Darüber hätte der Herr Minister sprechen sollen; darüber hat er geschwiegen.

Noch etwas Weiteres. Der Herr Minister hat über die Bombenattentate gesprochen. Er hat damit in diesem Hause eine Stimmung erzeugt, die die Begierde verstärkt hat: Wahrlich, wir müssen ein Zuchthausgesetz haben, wir müssen gegen den gefährlichen inneren Feind mit immer größerer Rücksichtslosigkeit vorgehen. Meine Herren, diese „Bombenattentate", die so Ihre Befriedigung erweckt haben mögen, haben sich zu einem großen Teil durchaus anders herausgestellt. Es hat sich herausgestellt, dass sie – ursprünglich wurde behauptet: ganz allgemein – ausgeführt worden sind gegen streikende Arbeiter, in einem Falle sogar gegen einen Funktionär des Bergarbeiterverbandes.
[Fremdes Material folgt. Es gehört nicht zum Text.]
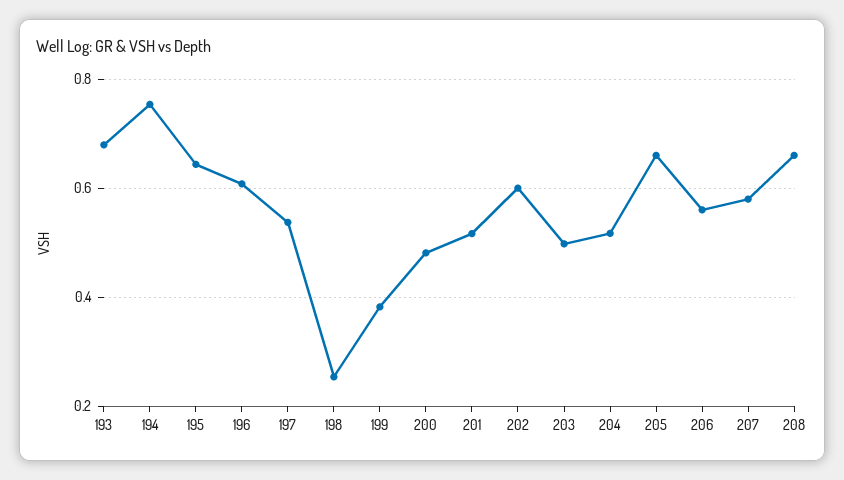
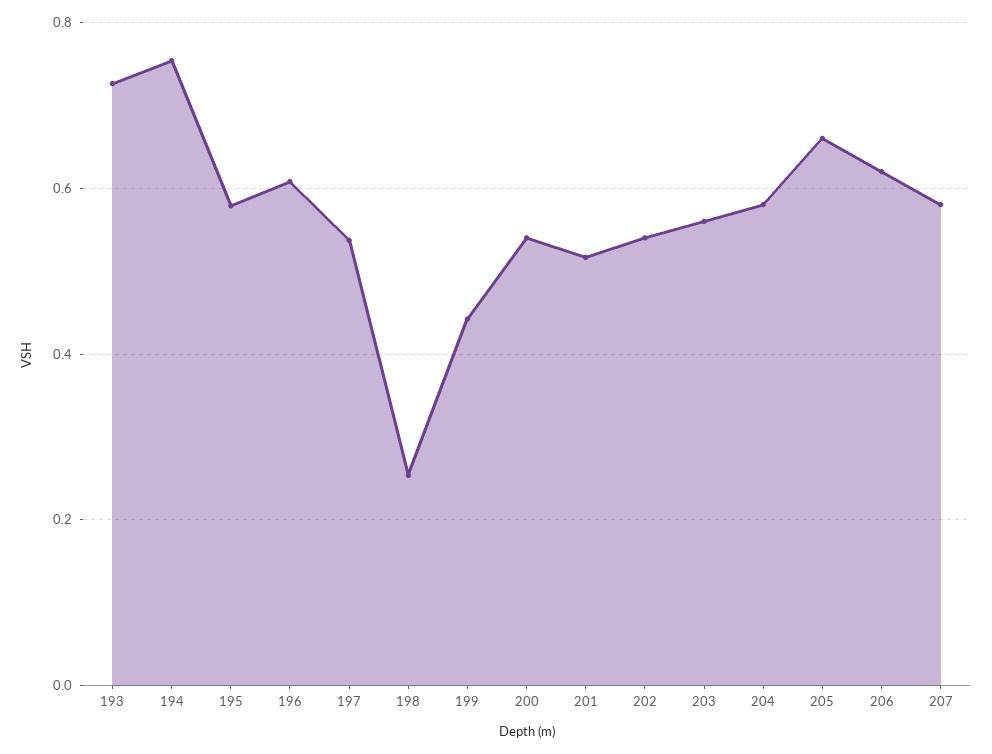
193: 0.68 -> 0.72
195: 0.64 -> 0.58
199: 0.38 -> 0.44
200: 0.48 -> 0.54
202: 0.6 -> 0.54
203: 0.5 -> 0.56
204: 0.52 -> 0.58
206: 0.56 -> 0.62
208: 0.66 -> none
(„Sehr richtig!" bei den Sozialdemokraten.)

Für einen Fall ist das neuestens, wie ich gehört habe, bestritten worden. Vor wenigen Tagen hat – ich glaube, es war der Regierungspräsident von Arnsberg; ich kann es nicht genau sagen – jedenfalls irgendein Verwaltungsbeamter berichtigt, dass es sich in einem Falle entgegen den Zeitungsnachrichten, die nicht etwa nur die sozialdemokratische Presse gebracht hatte, tatsächlich um einen Arbeitswilligen handle, bei dem eine Dynamitpatrone niedergelegt worden war. Ich will nicht nachprüfen, ob das richtig ist; es mag sein. Ich habe von vornherein ein geringes Gewicht darauf gelegt. Ich möchte jedenfalls darauf hinweisen, dass Dynamitpatronen auch bei den Wohnungen Streikender gefunden wurden. Dass wir derartige Dinge missbilligen, dass der Bergarbeiterverband mit großer Schärfe präventiv aufgetreten ist, darüber sind Sie sich wohl klar. Sie wissen auch, dass unter Umständen einmal in Zeiten der Erregung schließlich einzelne Elemente über die Stränge schlagen. Bei den vielen Arbeitswilligenexzessen schlimmster Art – Sie brauchen nur an den Ruhrstreik und an Moabit zu denken – ist es schließlich nicht verwunderlich, wenn hier und da einmal ein streikender Arbeiter gesündigt haben sollte. Wir würden es beklagen; es würde energisch auf Abhilfe gedrungen werden, um derartige Vorkommnisse zu verhindern. Aber, meine Herren, niemals wäre es am Platze, eine solche Folgerung zu ziehen, wie Sie sie gezogen haben. Der Herr Minister speziell konnte wahrlich in solchen Fällen ein klein bisschen mehr Milde des Urteils walten lassen, so wie er sie hat walten lassen gegenüber den ausschreitenden Polizeibeamten bei den Moabiter Krawallen.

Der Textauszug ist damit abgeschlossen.